Document layout detection data
- - - - - - -

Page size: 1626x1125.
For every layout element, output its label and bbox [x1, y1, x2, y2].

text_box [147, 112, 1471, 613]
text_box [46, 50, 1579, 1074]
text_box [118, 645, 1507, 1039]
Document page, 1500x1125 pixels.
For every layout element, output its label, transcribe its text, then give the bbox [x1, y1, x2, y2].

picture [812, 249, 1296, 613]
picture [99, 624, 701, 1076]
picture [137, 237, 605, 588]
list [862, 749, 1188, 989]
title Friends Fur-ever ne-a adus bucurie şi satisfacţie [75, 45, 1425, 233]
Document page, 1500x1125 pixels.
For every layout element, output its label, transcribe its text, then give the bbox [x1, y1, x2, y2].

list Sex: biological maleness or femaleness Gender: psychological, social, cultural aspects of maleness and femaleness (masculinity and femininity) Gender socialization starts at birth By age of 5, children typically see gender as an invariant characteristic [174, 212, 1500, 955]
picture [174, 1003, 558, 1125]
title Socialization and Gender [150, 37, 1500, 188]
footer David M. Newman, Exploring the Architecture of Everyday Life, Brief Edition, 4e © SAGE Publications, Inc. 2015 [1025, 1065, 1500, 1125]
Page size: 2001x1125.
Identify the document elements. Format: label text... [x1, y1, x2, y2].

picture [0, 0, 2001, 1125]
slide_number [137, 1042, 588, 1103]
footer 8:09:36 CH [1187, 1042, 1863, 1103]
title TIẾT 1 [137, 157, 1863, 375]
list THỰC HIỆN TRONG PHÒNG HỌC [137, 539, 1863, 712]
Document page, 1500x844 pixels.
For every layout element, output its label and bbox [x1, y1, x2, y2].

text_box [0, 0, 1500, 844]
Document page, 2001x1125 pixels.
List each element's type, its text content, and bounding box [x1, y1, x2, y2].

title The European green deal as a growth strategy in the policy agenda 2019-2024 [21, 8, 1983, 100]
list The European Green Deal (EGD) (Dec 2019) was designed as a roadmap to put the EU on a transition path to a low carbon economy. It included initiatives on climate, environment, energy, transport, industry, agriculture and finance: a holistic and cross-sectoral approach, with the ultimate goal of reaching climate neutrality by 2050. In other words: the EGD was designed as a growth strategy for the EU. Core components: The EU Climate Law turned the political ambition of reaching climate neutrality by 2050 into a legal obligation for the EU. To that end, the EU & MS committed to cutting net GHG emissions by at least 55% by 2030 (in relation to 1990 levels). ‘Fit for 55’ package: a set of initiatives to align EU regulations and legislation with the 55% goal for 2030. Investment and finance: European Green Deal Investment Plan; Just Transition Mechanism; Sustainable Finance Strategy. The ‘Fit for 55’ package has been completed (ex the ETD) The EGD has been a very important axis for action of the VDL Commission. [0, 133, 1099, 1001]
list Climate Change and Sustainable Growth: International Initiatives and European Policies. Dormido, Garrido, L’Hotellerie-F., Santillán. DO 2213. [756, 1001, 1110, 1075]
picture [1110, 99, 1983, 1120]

- - - - - - -

Count the lines in the records above that contain "size". Reply with the number only.

2